The goal is to allow the correlation engines to run either within the same JVM as OpenNMS (for ease and use) or as a standalone application (for larger deployment).

Temporal

This engine groups alarms together based on whether or not their occurred in the same time window.

Cluster

This engine associates alarms with vertices on a DAG and clusters these using the DBScan algorithm using a distance function that takes into account notions of both space and time. The spatial component is defined a the number of hops between vertices. The time component is based on the different between the time at which both alarms were first observed.

Setup

Single Instance

  • Install OpenNMS Horizon 23 or later.
  • Download and compile (mvn install) a copy of https://github.com/OpenNMS/oce, on the same system as the OpenNMS instance
  • From the Karaf shell run:
    • feature:repo-add mvn:org.opennms.oce/oce-karaf-features/1.0.0-SNAPSHOT/xml
    • feature:install opennms-oce-plugin

Running the alarm audit

In order to make sure that the system is configured properly and can accurately handle a known set of alarms, we provide an audit tool that will similulate payloads for a number of SNMP trap and syslog message definitions.

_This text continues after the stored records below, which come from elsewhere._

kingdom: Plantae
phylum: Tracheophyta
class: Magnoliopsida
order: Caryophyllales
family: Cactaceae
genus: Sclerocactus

This tool currently makes some assumptions about the system.

Before running the tool:

  • Enable syslogd
  • Update syslogd to use the org.opennms.netmgt.syslogd.RadixTreeSyslogParser parser
  • Provision a node:
$OPENNMS_HOME/bin/provision.pl requisition add NODES
$OPENNMS_HOME/bin/provision.pl node add NODES localhost localhost
$OPENNMS_HOME/bin/provision.pl interface add NODES localhost 127.0.0.1
$OPENNMS_HOME/bin/provision.pl requisition import NODES